▸ Given records
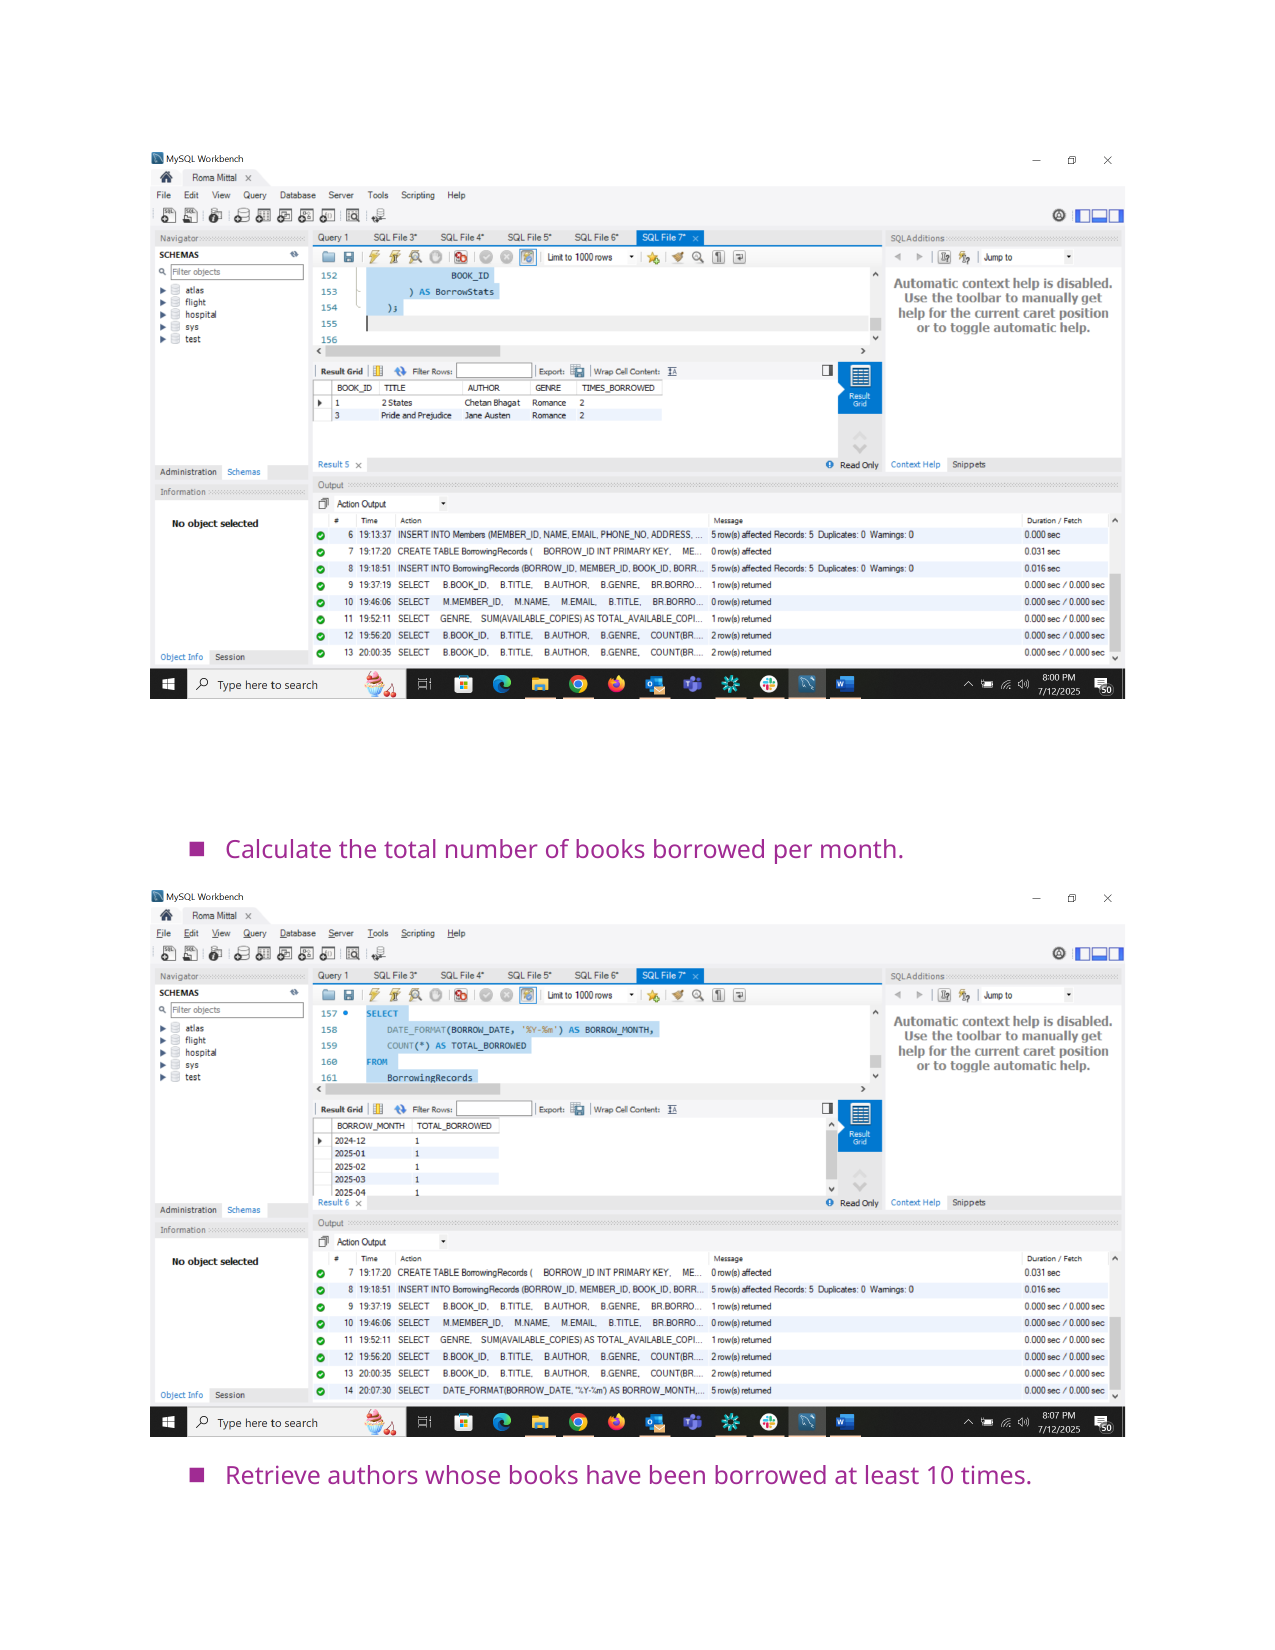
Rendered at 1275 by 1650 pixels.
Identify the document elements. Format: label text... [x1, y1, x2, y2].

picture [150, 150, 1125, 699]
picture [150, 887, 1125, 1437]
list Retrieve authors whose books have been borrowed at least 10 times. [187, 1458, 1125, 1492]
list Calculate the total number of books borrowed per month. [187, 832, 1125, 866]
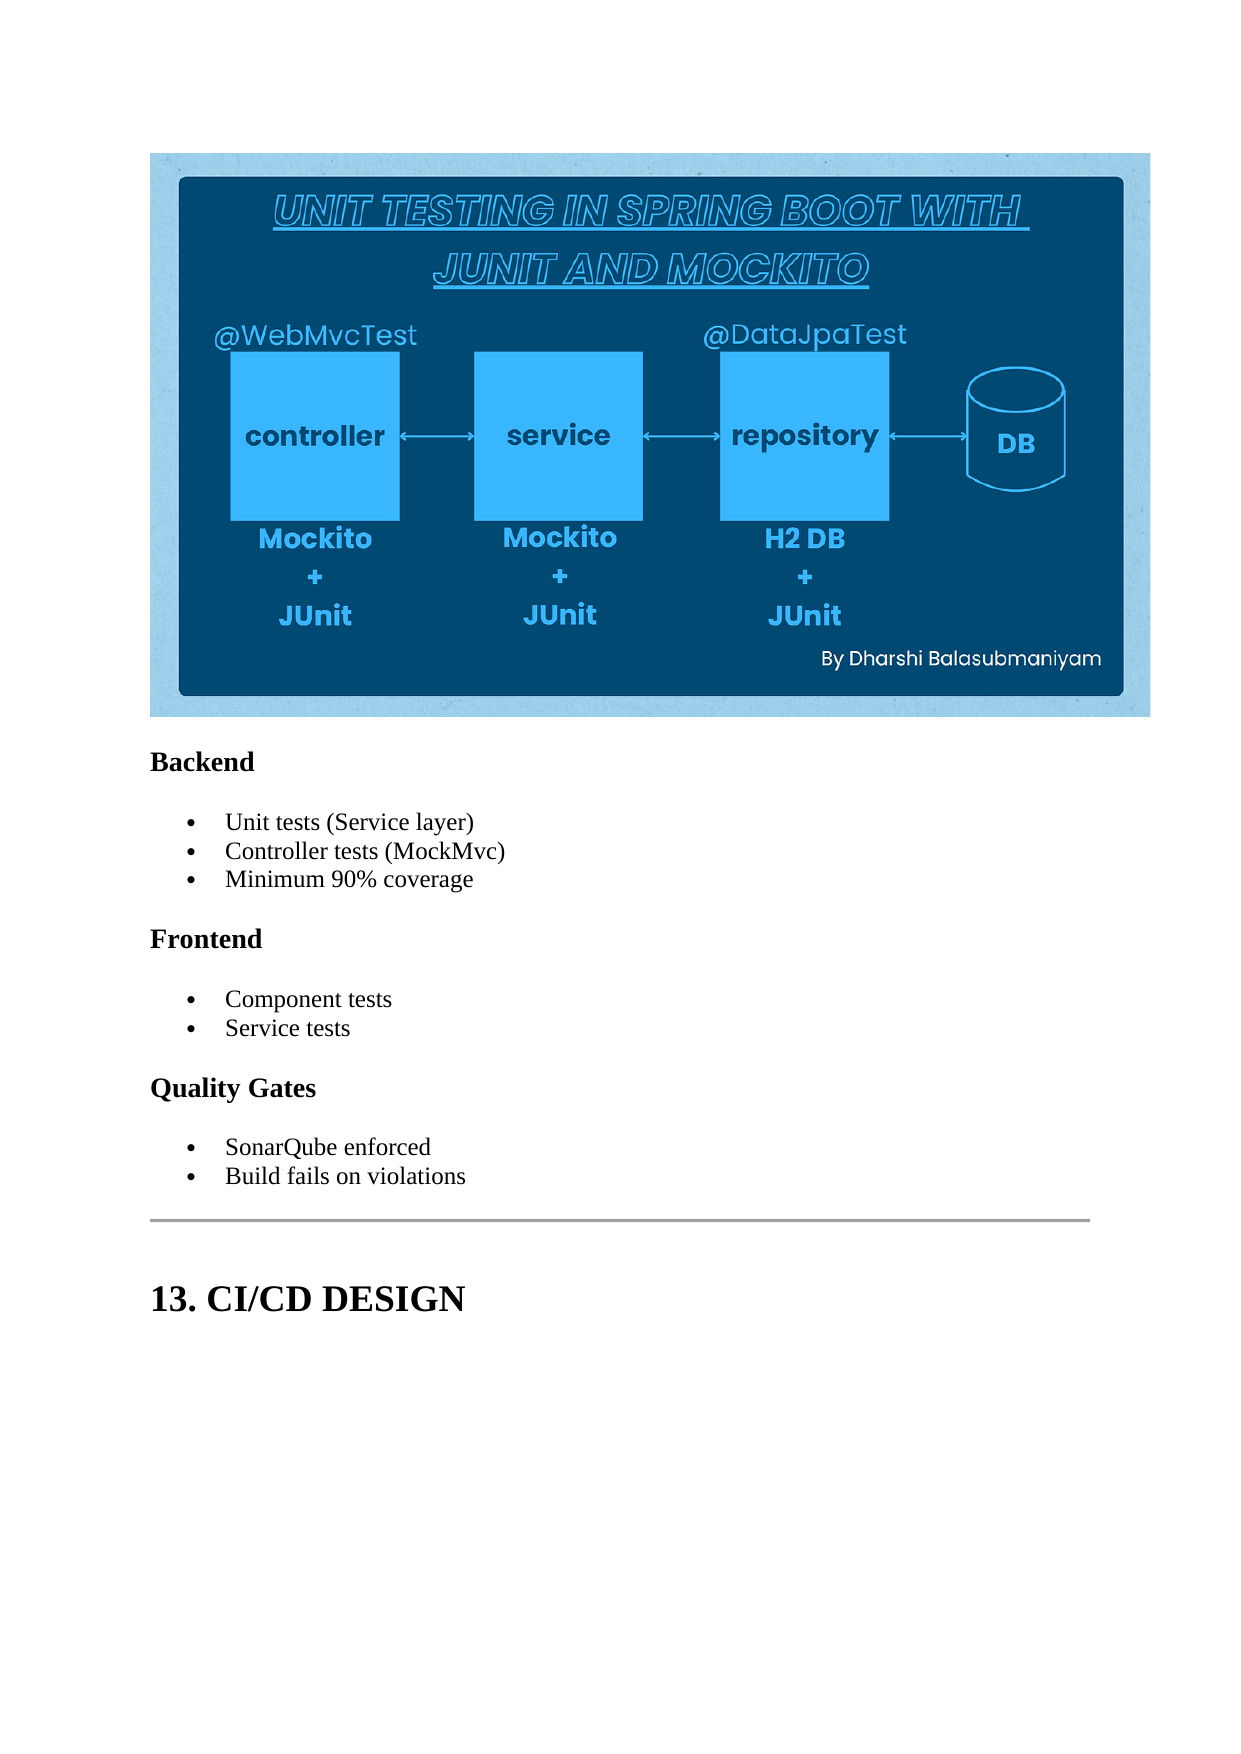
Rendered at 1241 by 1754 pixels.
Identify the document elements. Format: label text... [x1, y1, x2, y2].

▸ Task details
Among the entries above, identify all lines with "pixels" and copy them.

▸ Exercise solution
Rendered at 1275 by 1650 pixels.
Rendered at 1241 by 1754 pixels.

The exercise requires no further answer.